1985 was a big year for retirements: Mr R Davies, who had taught Art for 16 years; Mrs L Stone, Domestic Science; and Mr J Trenerry, teacher of Mathematics, Physics and Careers, for 35 years, all retired along with the Headmaster, Mr F Hill.  Because the School only had a short time to live, the Deputy Headmaster, Mr R J L Rose BA, filled the vacant post.  He introduced a School Concert to be held on the last day of term.

Yet another one of the consultation meetings took place in June 1988 but as the Headmaster wrote in 1996 in his history of the School, 'Before the evening was half over, it was patently obvious that the County representatives had made up their minds about the future of the school for although there were many and thoroughly articulate speakers from the floor arguing against closure, their cogent comments fell on stony ground'.  Naturally, the School was repainted at this time, always an ominous sign.

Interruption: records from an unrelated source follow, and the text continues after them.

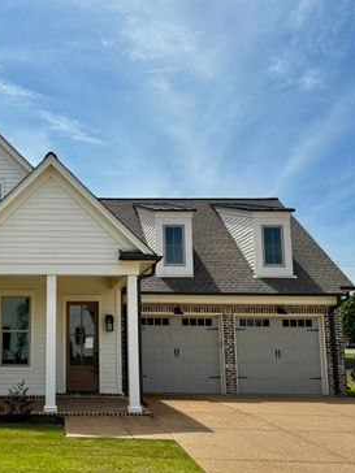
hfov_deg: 40.0
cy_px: 233
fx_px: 451
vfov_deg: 55.4
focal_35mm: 33
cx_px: 42
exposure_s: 1/3597
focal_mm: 6.76
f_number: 1.78
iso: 80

For the final year, commencing September 1989, there were 91 pupils in Year 5 and the Upper Sixth, with 14 full-time and 3 part-time staff.  Thos last members of staff were: Mesdames Barton, Bridgman, Cunningham, Davies, Richards and Ruberry; and Messrs Rose, Roberts, Bennett, Chatting, Lee, Mason, Padfield and Ruberry.

A special Thanksgiving Service was held in 1990 in Saint Andrew's Church, with a former pupil, the Reverend Anthony Macey, taking the service.  Finally, once the School had closed, a Reunion was held in the Plymouth Guildhall, in the presence of the Lord Mayor and Lady Mayoress, which was attended by over 600 former pupils and friends of the School.